# Guest capture rate



## chefbigdog (Jun 12, 2006)

I am trying to figure out guest capture rate for hotel dinning outlets. Main dinning room 3 meals, coffee shop only open for breakfast and room service. I was wondering if there are any standards that could be applied. There is little history to go back and look at. The hotel is 329 room with 20000 sf of banquet space. Any help on this would be great.


----------



## shipscook (Jan 14, 2007)

I am thinking of how many of the of people here, who could say how often they dine where they sleep. Am sure there are hotel people here with better #'s.

On vacation if I am in a town with lots of good restaurants, I might have breakfast in the hotel if it is good and explore other places for the rest of the day.
I am one of those people who wake up hungry, so if my first breakfast there is nice you got me.

And have stayed in hotels with great food and enjoy it almost every evening.

If I am working (that would be getting a ship ready for a job) I work crazy long hours--off before room service starts, often have something in my room, but often have room service dinner.

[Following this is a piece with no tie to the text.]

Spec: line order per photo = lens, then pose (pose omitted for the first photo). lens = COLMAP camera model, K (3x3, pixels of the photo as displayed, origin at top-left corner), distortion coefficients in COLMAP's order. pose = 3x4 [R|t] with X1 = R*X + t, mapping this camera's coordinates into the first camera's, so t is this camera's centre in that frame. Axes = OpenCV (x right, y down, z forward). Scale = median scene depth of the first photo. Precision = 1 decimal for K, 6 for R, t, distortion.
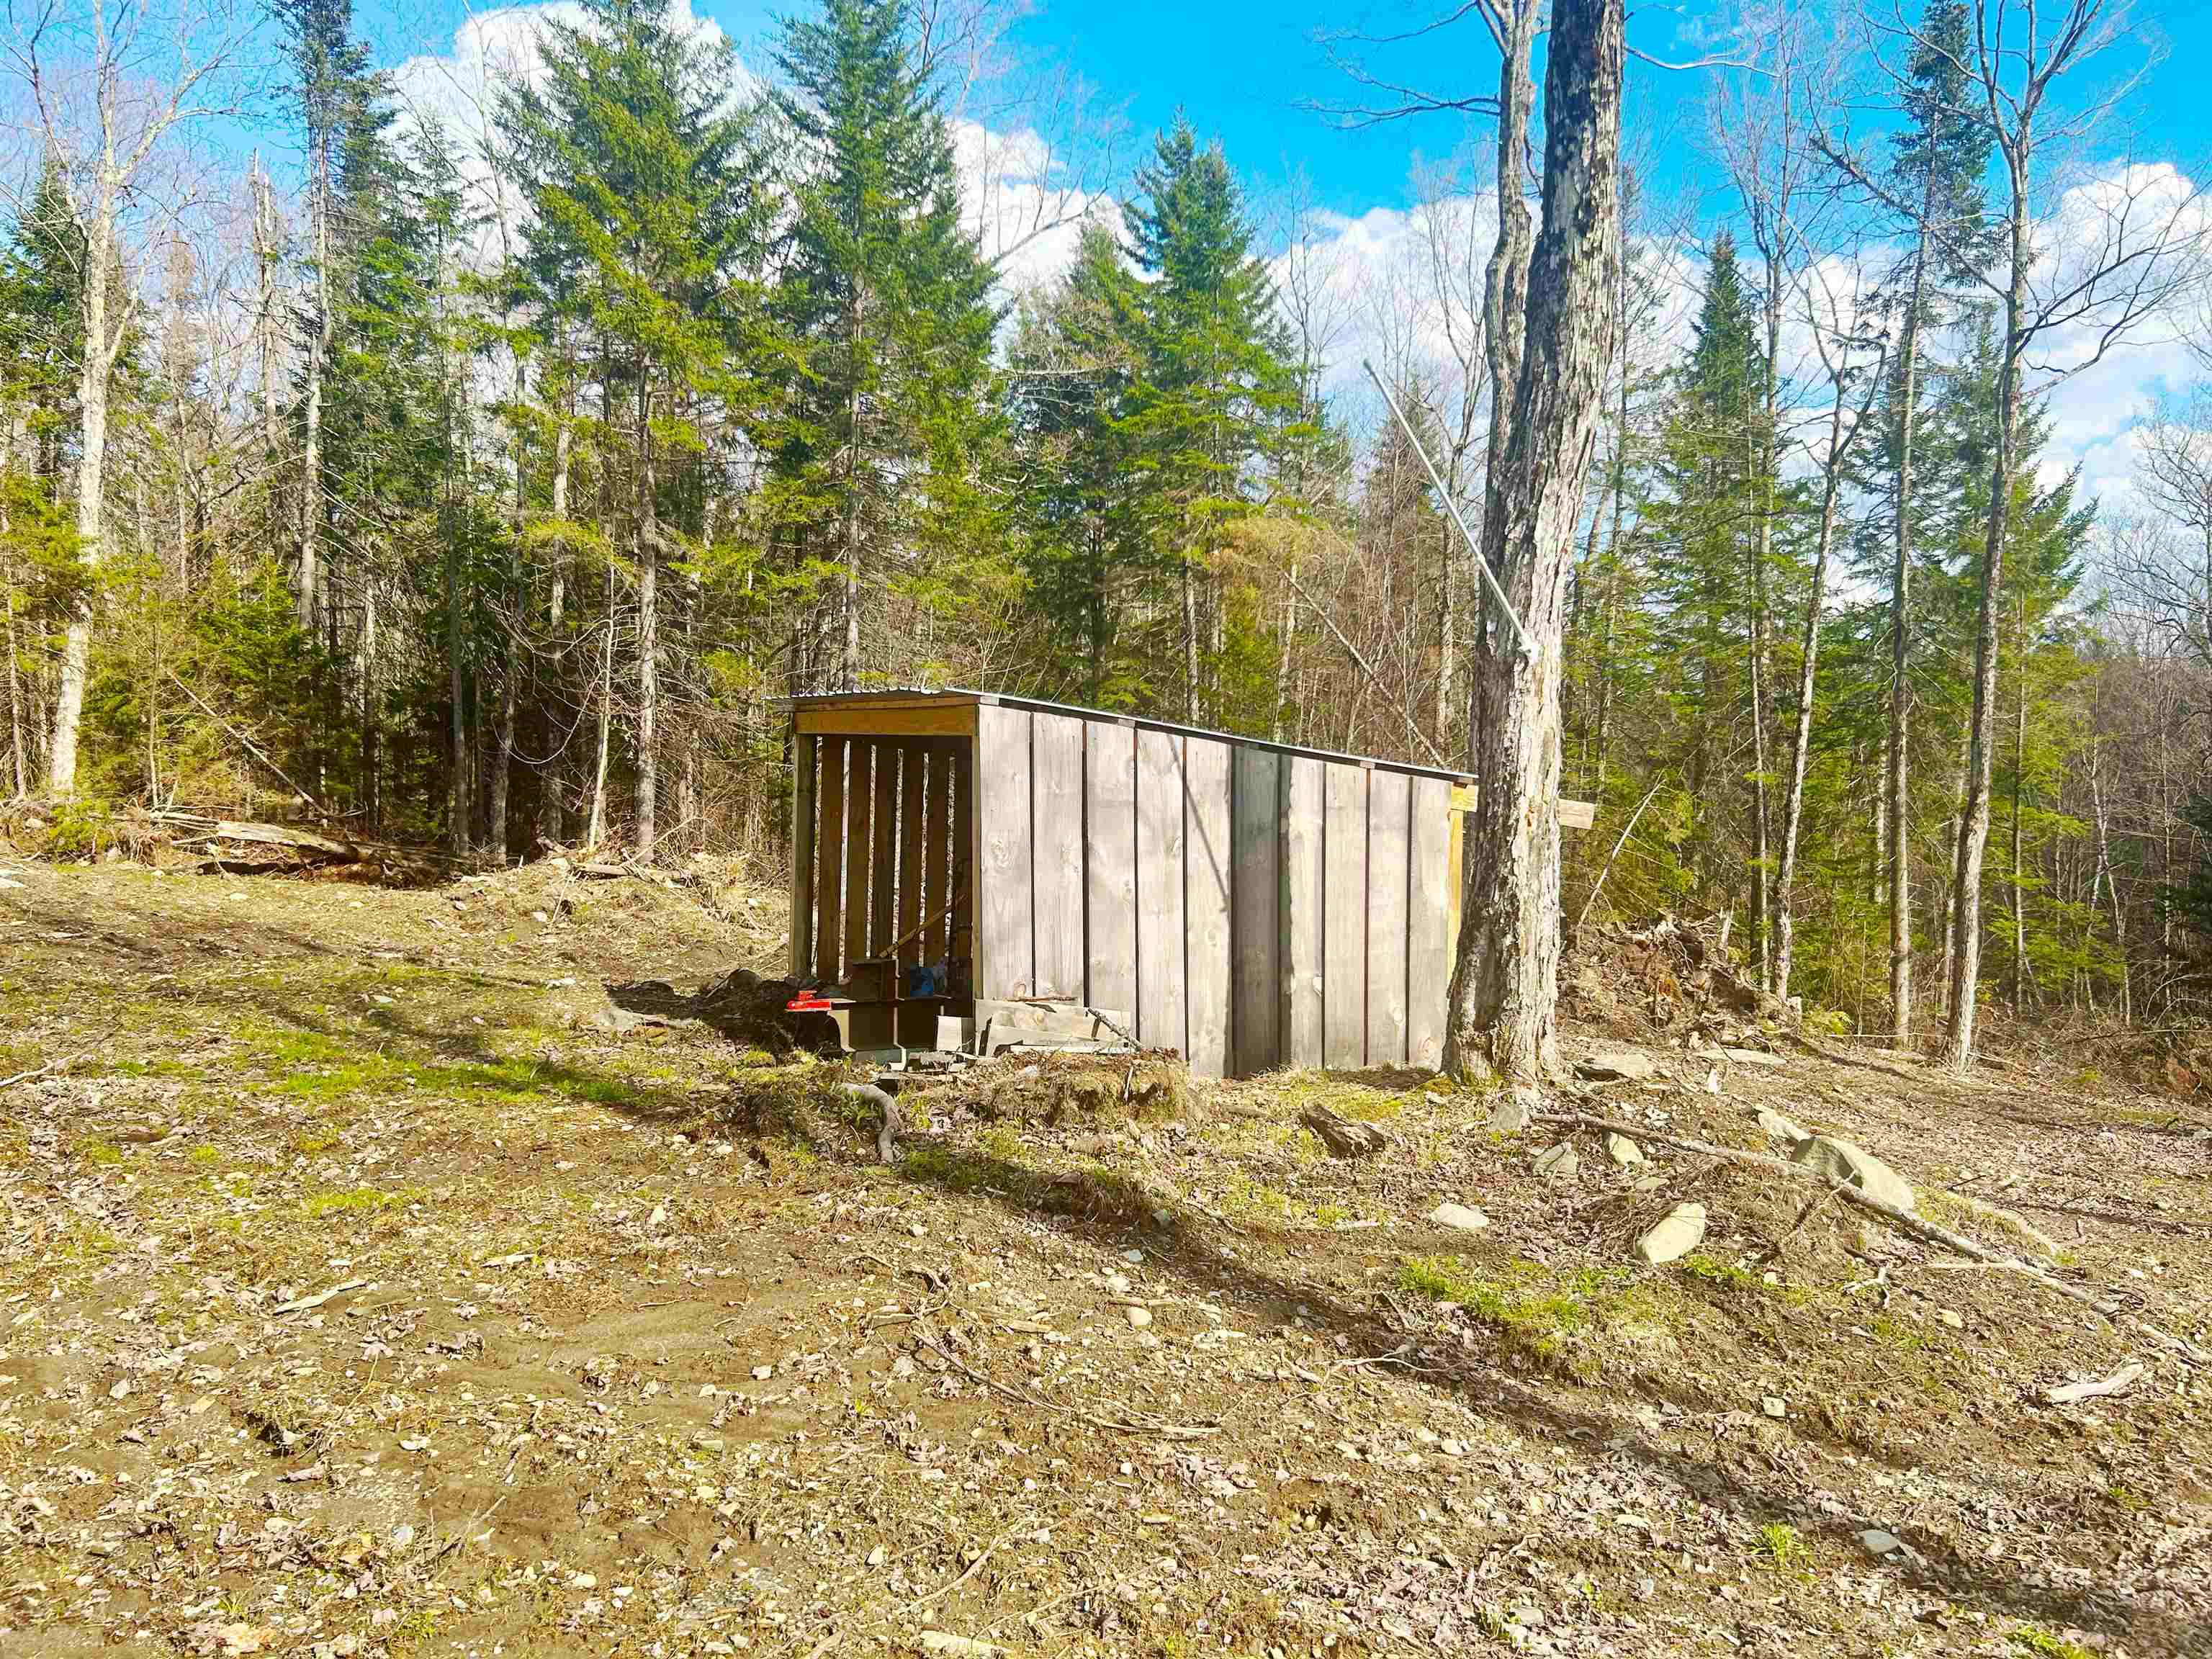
lens RADIAL K [[1780.0, 0, 1111.7], [0, 1780.0, 834.0], [0, 0, 1]] dist [0.039643, -0.002380]
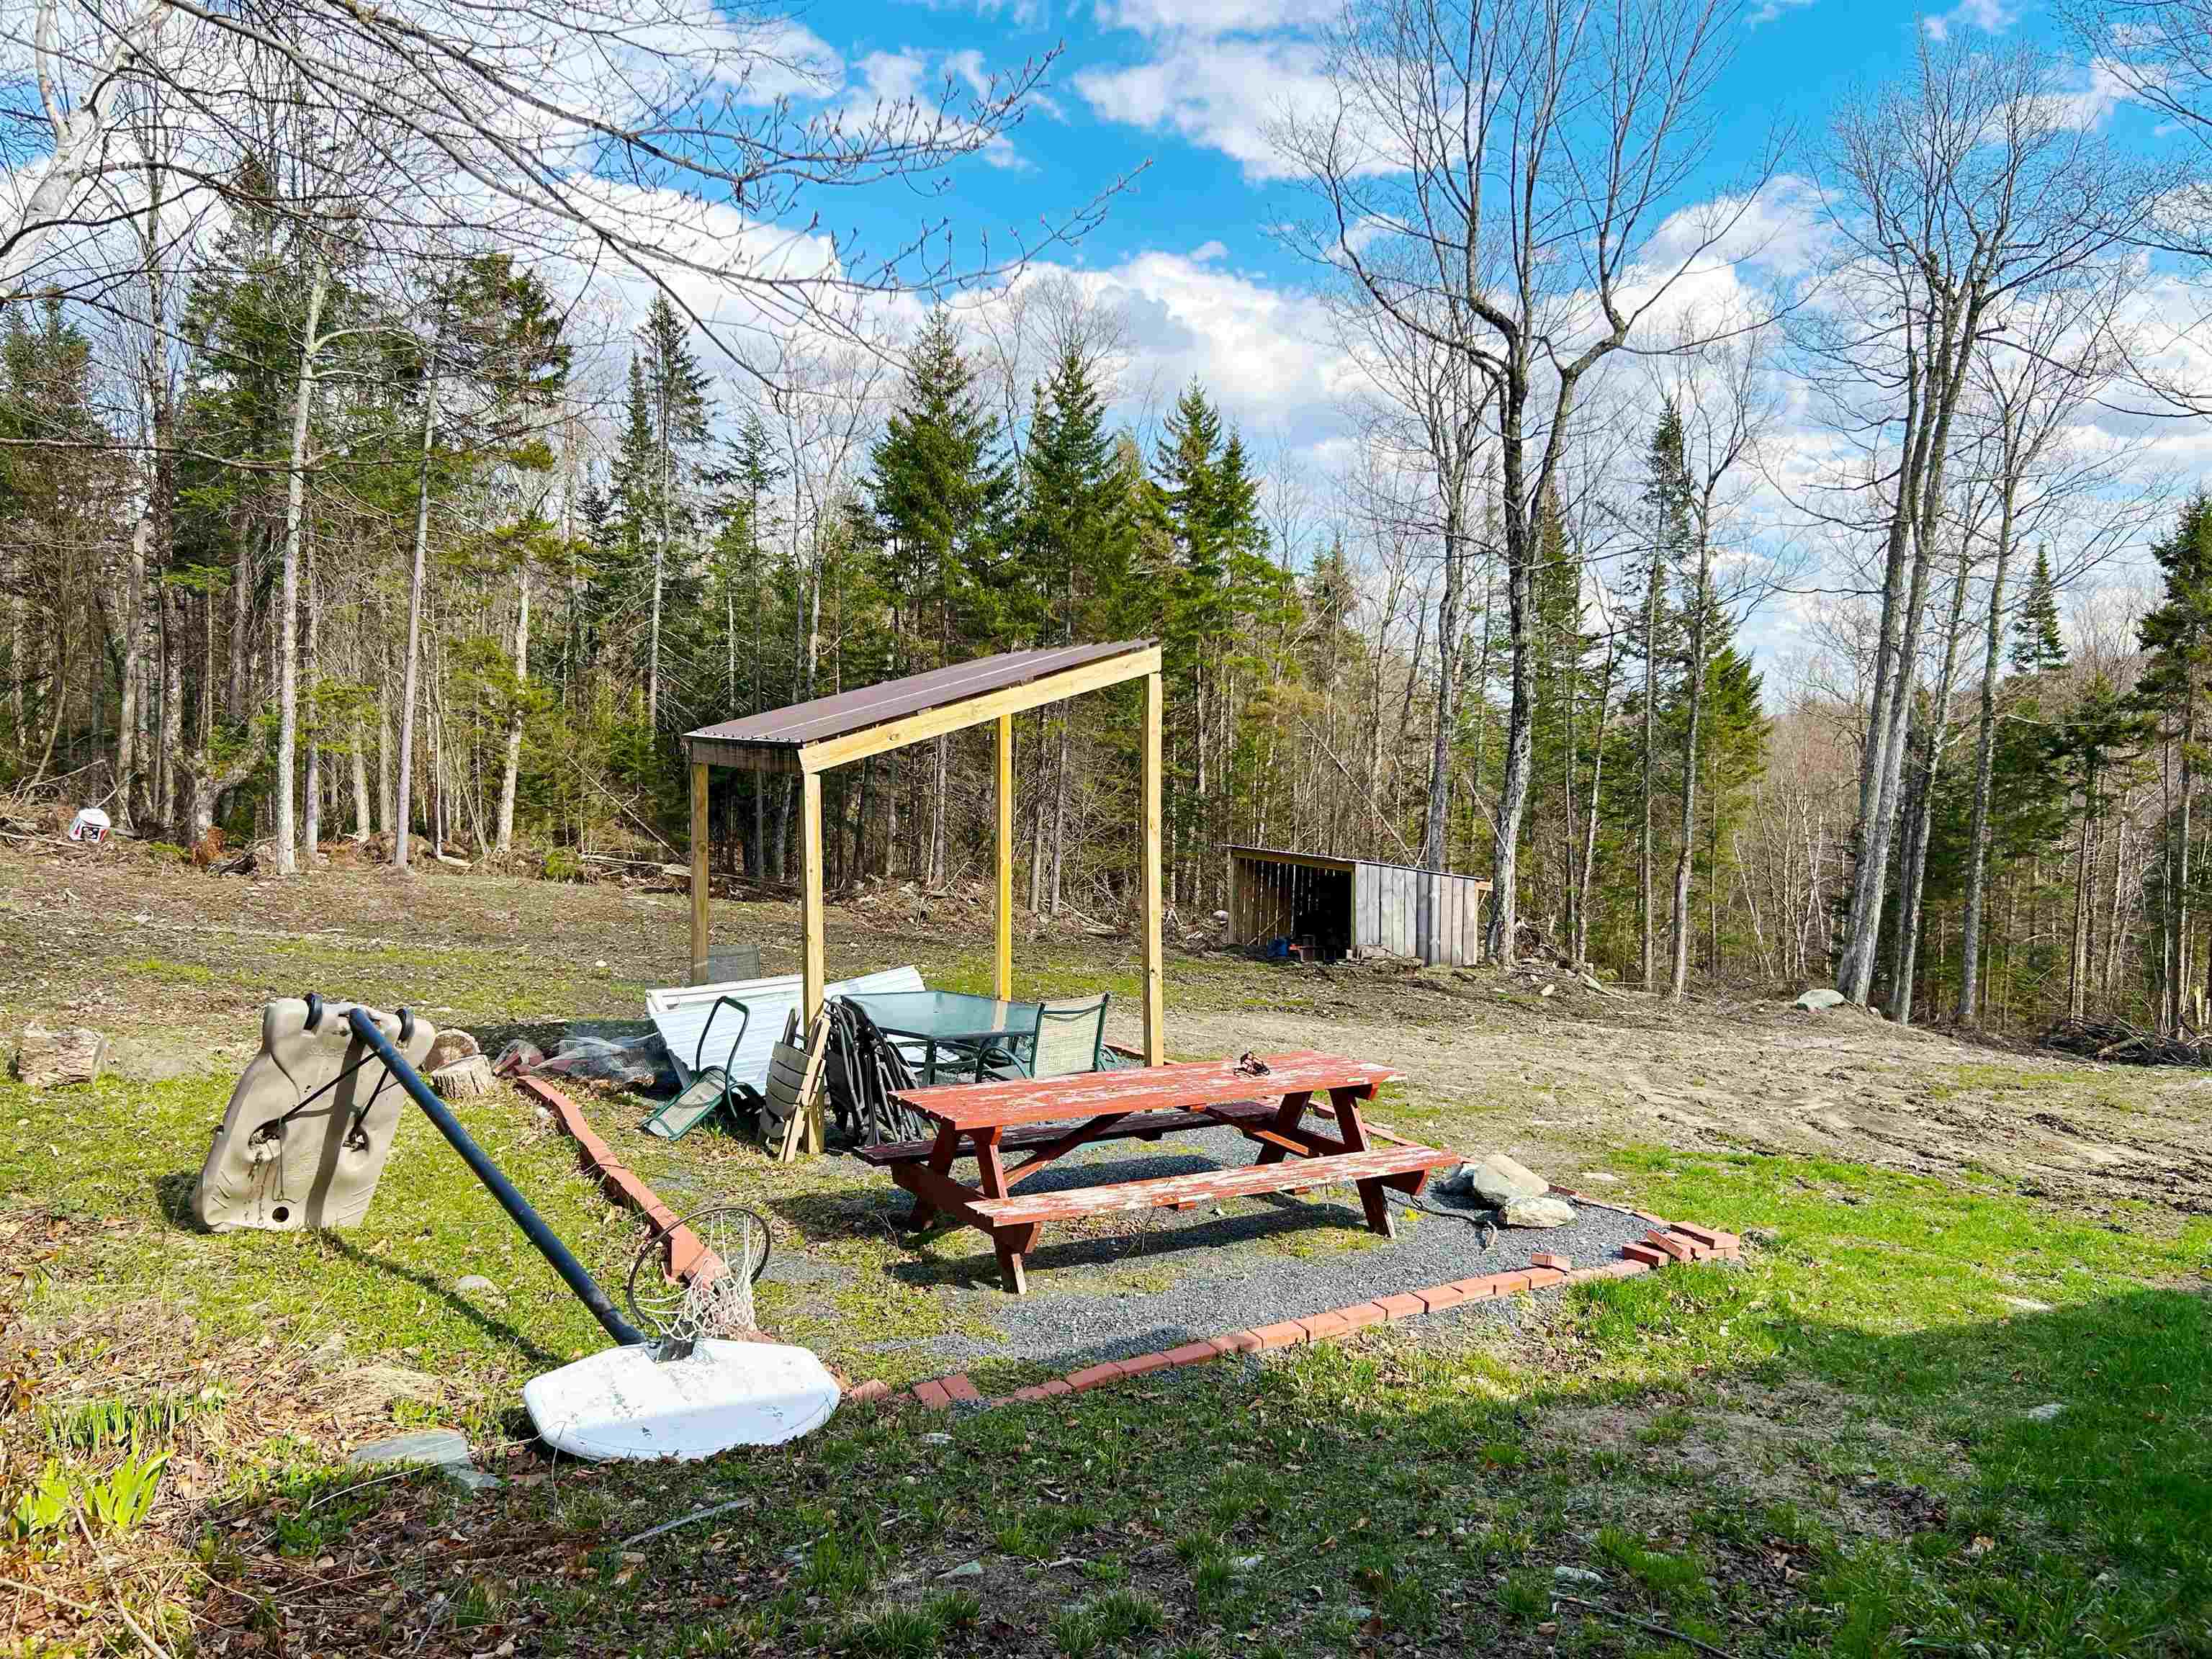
lens RADIAL K [[1780.0, 0, 1102.9], [0, 1780.0, 830.7], [0, 0, 1]] dist [0.039643, -0.002380]
pose [[0.996083, 0.000380, 0.088420, -0.280061], [-0.000340, 1.000000, -0.000468, -0.042500], [-0.088420, 0.000436, 0.996083, -0.789895]]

I would think a good gauge would be how many local people dine there?? One of my favorite hotel restaurants, where I stay often, is always packed with locals.

Nan


----------



## even stephen (Oct 10, 2005)

Funny you should ask....just last week I was in a meeting....and am in the
process of starting to do my own forecasts. I've got roomservice, sushi bar, restaurant, pool bar grill, cafe, and coffee bar. Your going to need some historical data. Your also going to need to split things into categories....everything is going to driven by rooms, as thats the way it flows
in large resorts or hotels....leisure rooms, group rooms, and perhaps owners.
As I am in the middle of it....I haven't quite got it licked yet....still getting help from accounting. Shoot me a private message if you like...would be happy to share a spread sheet. I am definitely not an accountant or bean counter, but, it really shows some initiative when you can participate and be aware of these types of things....first step to moving into a controller position, which seems more appealing the older I get....have a great day.
even stephen.


----------



## even stephen (Oct 10, 2005)

Chef Big Dog,
me again....what system does the hotel use???? Jonas....?...
Been working on same thing today....As close as I can tell with 
capture rate for outlets...averaged....it's leisure rooms+group rooms*10%
+comp rooms.....thats what I am working with here.....the 10% is an average
number gathered over the last 16 to 18 months....so that gives you a total available occupied rooms to use...you then pull up your food and your beverage sales....last years if your concept has not changed....and your covers per room.....and plug it into an incomplete spreadsheet using your forecasted or actual leisure and group rooms....take into account fluctuation in prices and changes in concepts....resulting in lower or higher food sales per available occupied room. Banquets will be easier....just group rooms *your total f&b revenue per room. Last years numbers....anyway
I can send you a spreadsheet if you like.....hope I didn't confuse the heck out of you....I am assuming by asking for a capture rate...you were trying to forcast labor, revenue, and other costs as well....good luck.....


----------